Terms & Definitions E-1

Easement An interest that one party (Dominant Estate) has to use the property of another (Servient Estate) as in a Right of Way.
Easement Appurtenant The right one property owner (Dominant Estate) has in the property of another (Servient Estate). Passes forward with the land. EXAMPLE: A common driveway or the right of Lot A property owner to cross Lot B to access a lake.
Easement by Necessity Easement created by the courts and required by need. Must have common grantor for dominant and servient estates. EXAMPLE: Right of way to road when property is land-locked.
Easement by Prescription Easement created by open notorious continuous use (20 years in Mass) similar to acquiring title by adverse possession. SQUATTERS RIGHTS.
Easement in Gross An easement that does not pass with the land and has no dominant estate. EXAMPLE: Utility easement.
Economic Forces Those activities in and around a community, that involve business and economic development. Used as a principal and appraisal.
Economic Obsolescence Loss of value due a number of forces outside the property owners control including economic, environmental and social change.

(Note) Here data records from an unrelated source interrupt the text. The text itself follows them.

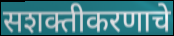
सशक्तीकरणाचे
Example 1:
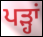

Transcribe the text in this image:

ਪੜ੍ਹਾਂ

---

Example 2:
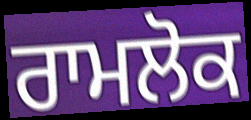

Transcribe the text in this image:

ਰਾਮਲੋਕ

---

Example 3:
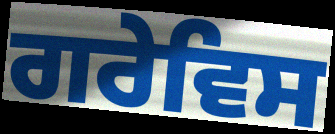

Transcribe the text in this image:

ਗਰੇਵਿਸ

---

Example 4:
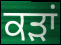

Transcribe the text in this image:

ਕੜਾਂ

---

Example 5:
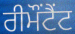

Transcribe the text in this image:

ਰੀਮੌਂਟੈਂਟ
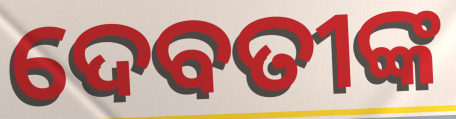
ଦେବତୀଙ୍କ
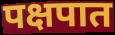
पक्षपात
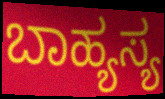
ಬಾಹ್ಯಸ್ಯ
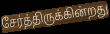
சேர்த்திருக்கின்றது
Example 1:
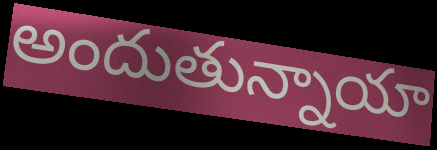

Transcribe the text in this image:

అందుతున్నాయా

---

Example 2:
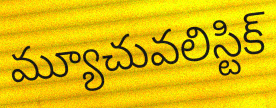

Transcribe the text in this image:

మ్యూచువలిస్టిక్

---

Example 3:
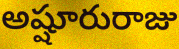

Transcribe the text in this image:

అష్షూరురాజు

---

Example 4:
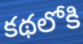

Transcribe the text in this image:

కథలోకి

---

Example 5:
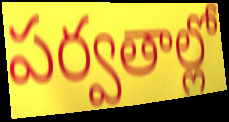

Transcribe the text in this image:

పర్వతాల్లో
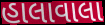
હાલાવાલા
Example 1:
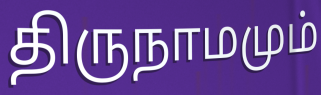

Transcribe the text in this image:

திருநாமமும்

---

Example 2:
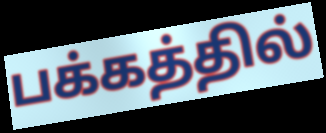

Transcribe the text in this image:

பக்கத்தில்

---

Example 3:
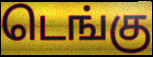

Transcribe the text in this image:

டெங்கு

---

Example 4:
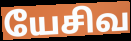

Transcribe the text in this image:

யேசிவ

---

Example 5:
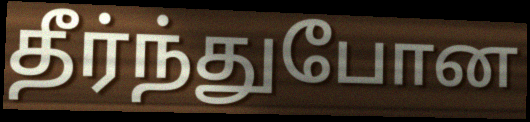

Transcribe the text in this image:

தீர்ந்துபோன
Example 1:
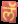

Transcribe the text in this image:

लॅ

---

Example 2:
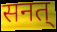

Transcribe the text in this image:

सनत्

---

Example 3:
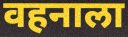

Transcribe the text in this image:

वहनाला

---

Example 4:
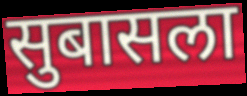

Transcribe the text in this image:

सुबासला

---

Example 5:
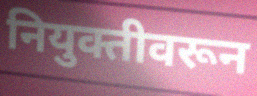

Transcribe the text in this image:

नियुक्तीवरून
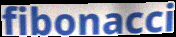
fibonacci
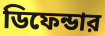
ডিফেন্ডার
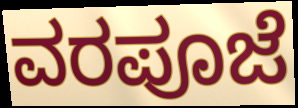
ವರಪೂಜೆ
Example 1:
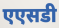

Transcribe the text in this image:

एएसडी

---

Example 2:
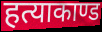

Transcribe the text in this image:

हत्याकाण्ड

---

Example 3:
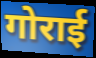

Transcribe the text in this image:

A principal used an appraisal.
Elderly Individuals 62 years of age or older, used in condominium conversion law in Mass to set special condo conversion protection.
Emblements Growing crops that are produced annually through labor and industry. Considered personal property even before harvest. Also known as Fructus Industriales.
Eminent Domain The right of the government (Federal, State, or Municipal) to take title to private property for the common good; through a process known as condemnation.
Encroachment When the property of one party intrudes on the property of another. EXAMPLE: A roof or deck overhanging the lot line.
Encumbrance Anything that lessens the value of a parcel of property; including liens and any encroachment.
Equitable Title Interest held by the buyer when a purchase and sale contract has been signed, but prior to transfer of the deed when legal title is obtained.
Equity The value an owner has in property in excess of any mortgages or other liens.
Erosion The gradual decrease to land on a short a riverbank by natural forces.
Estoppel A legal doctrine whereby a person is not allowed to deny a previous statement or act, when an innocent party has relied on that statement or act. EXAMPLE: Incorrect mortgage balance given by a bank.
Estoppel Agent An agency that exists, when a third party has reason to believe that an agency exists, even though a formal principal-agent relationship has not been established.
Escalation Clause Stipulation in a contract that allows payments to increase based on certain conditions. EXAMPLE: Increase in an interest rate in the event of late payment or default.
Escalated Lease Lease where the payments vary up or down with certain conditions, such as a change in expenses (taxes, insurance, utilities) or late payments.
Escheat Process by which property reverts to the state, when no will or heirs exist or when the property is abandoned.
Escrow Process where money and, or documents are held by a third party for 2 parties in the transaction.